Continue the commentary on Jin Ling and Jiang Cheng's relationship, picking up after its final sentence.

— BEGIN Provided text —

I do think, in regards to Jin Ling and Jiang Cheng's relationship, his love for his nephew is to show that it isn't too late to show in actions, his own dedication to someone. Admittedly, I do not think Jin Ling has the heart to disown or think his uncle is a monster, as many do reasonably view him as readers. As he had said with his narration:
Somehow, there didn’t seem to be anyone he could blame or anyone he could hate. Wei Wuxian, Jin Guangyao, Wen Ning—he should hold every one of them responsible for his parents’ deaths. He had good reason to loathe each of them. But they all seemed like they’d had their reasons, and it left him unable to hate them.
But if he didn’t hate them, who could he hate? Had he deserved to lose both parents at such a young age? Was this how he would be forced to live—unable to seek revenge on his enemies, but also unable to loathe them without qualms?
He couldn’t take this lying down. He couldn’t help but feel aggrieved. How he yearned to perish with them and be done with it!

— END Provided text —
— BEGIN Recorded information —

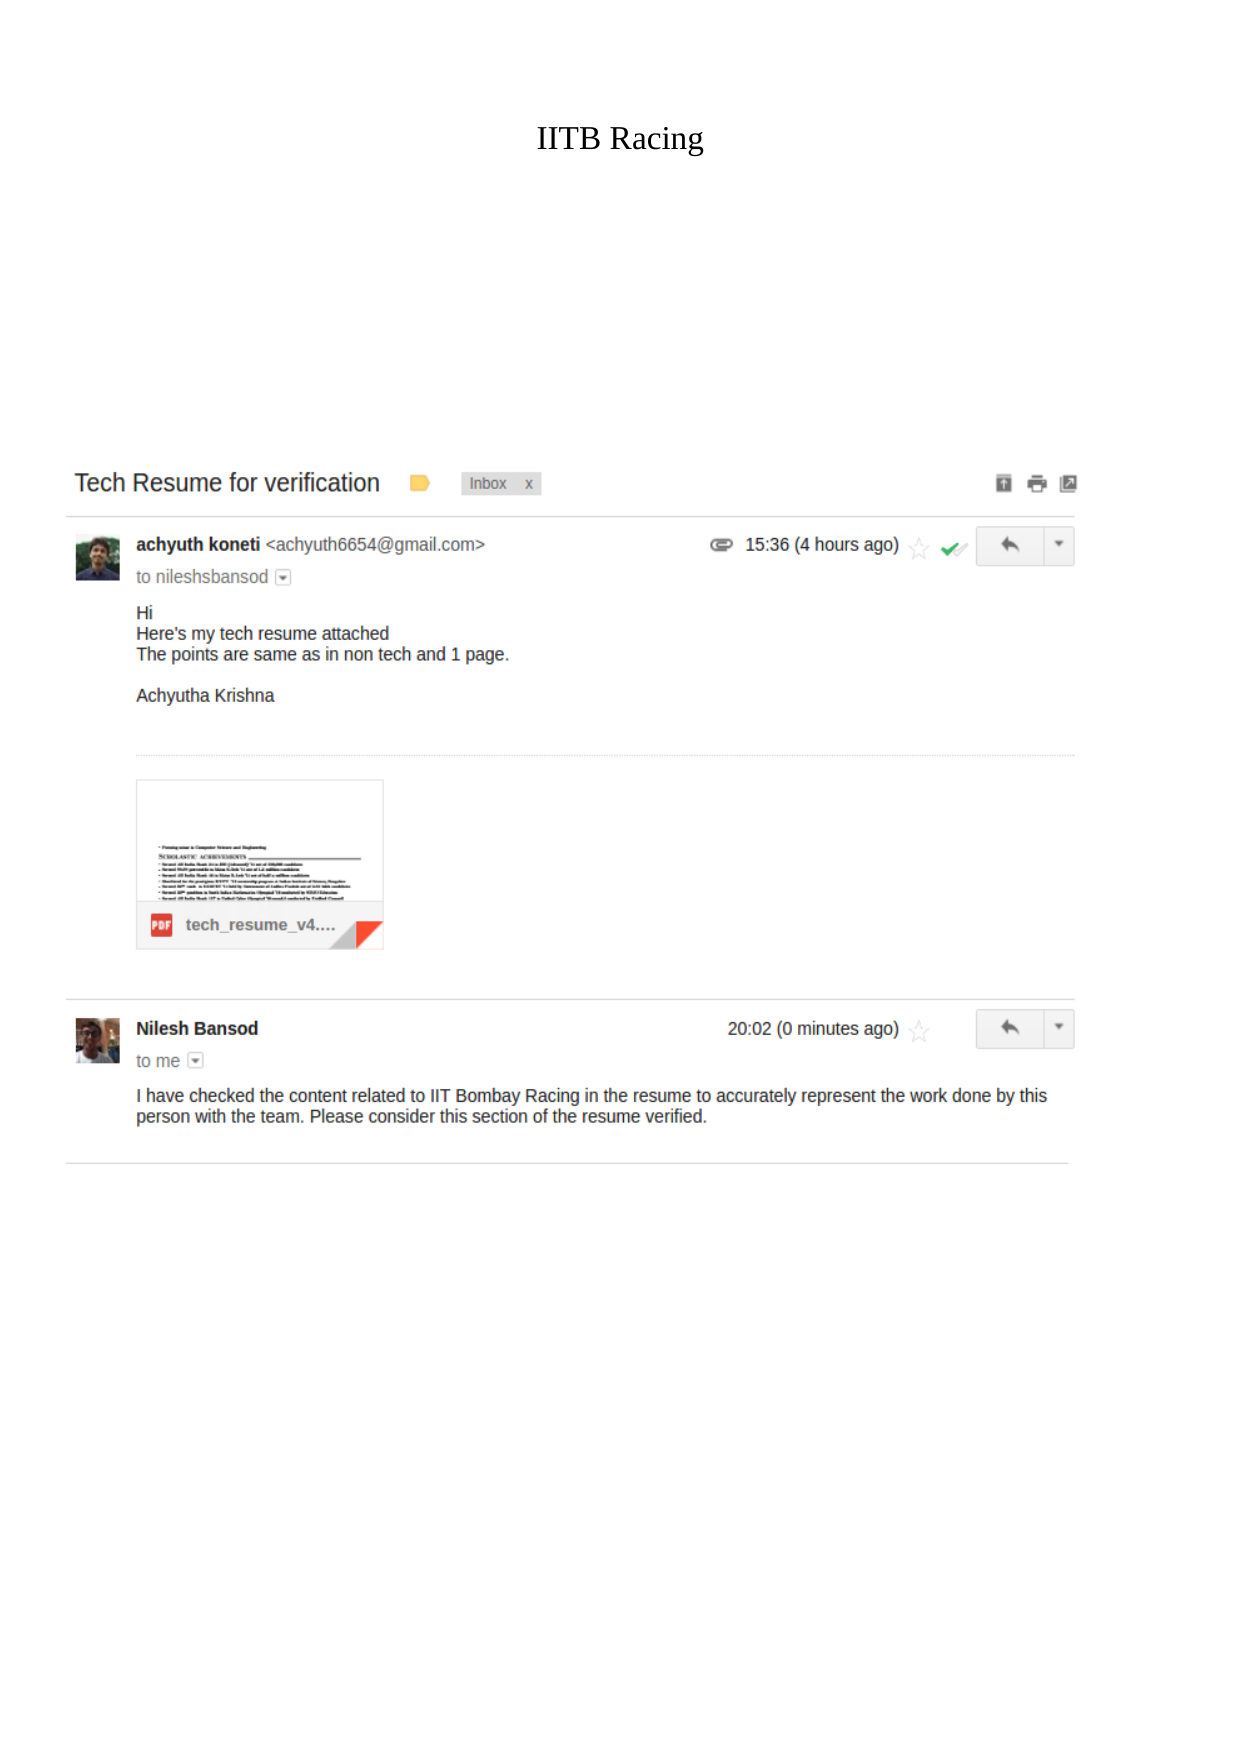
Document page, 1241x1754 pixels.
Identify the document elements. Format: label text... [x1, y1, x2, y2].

picture [66, 458, 1190, 1168]
text IITB Racing [118, 118, 1122, 156]
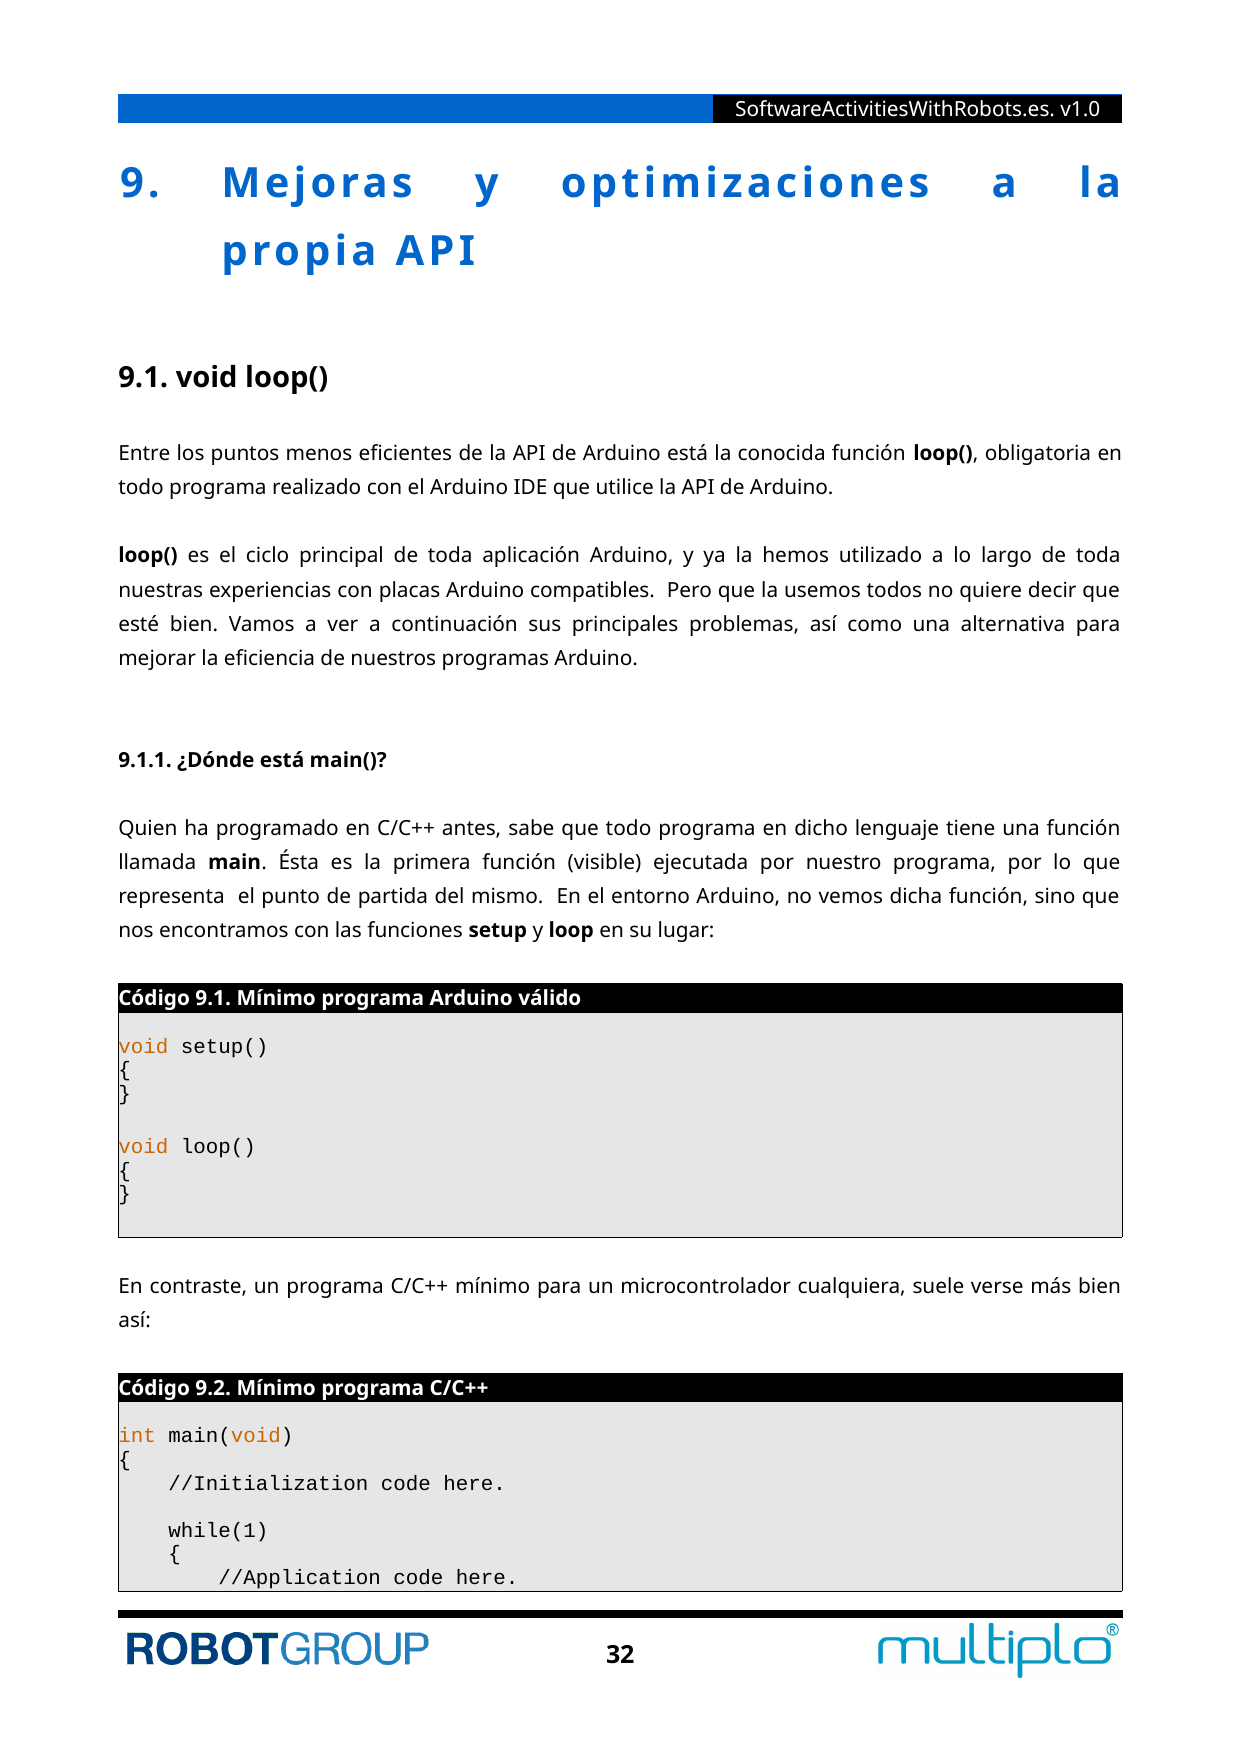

— END Recorded information —

Written response
For many I don't think they see as Jiang Cheng being served enough of his own retribution. But not all of it is always putting someone in the worst possible situations to be reaped. The world of "demonic cultivation" is the realm of Xue Yang, not of Wei Wuxian, and is something that has been in underground existence even before Wei Wuxian. But don't know if Jin Ling would technically by these stories, as everyone has their reasons. It's about the healing over anything else that he eventually tries to grow with and become less ignorant through. This is already seen as he chooses night hunts with Wei Wuxian and Lan Wangji mentoring with no mention of Jiang Cheng kicking up a fuss. It is a very small thing, but small things are all that can be used to achieve a better world and life. Jin Ling, I feel at least, does not want anything to do with further condemnation that will only cycle a hate that will not be satisfied unless you as a person decide to move on from it.
Jin Ling does know what his uncle is like, horribleness and all, but, love is also trying to stay with them and having the fortitude to stay with that person to hope they can be for the better. Jiang Cheng, will never be kind or fully capable of initiating remorse, but his actions are enough for Jin Ling to comfortably and finally be allowed to flourish, without the weight of self-doubt. Support, in that, is really what Jin Ling needs over wanting further condemnations for those that he loves and cares for.
A lesson ironically learned from Wei Wuxian a man he stated to hate so much, yet learned to love.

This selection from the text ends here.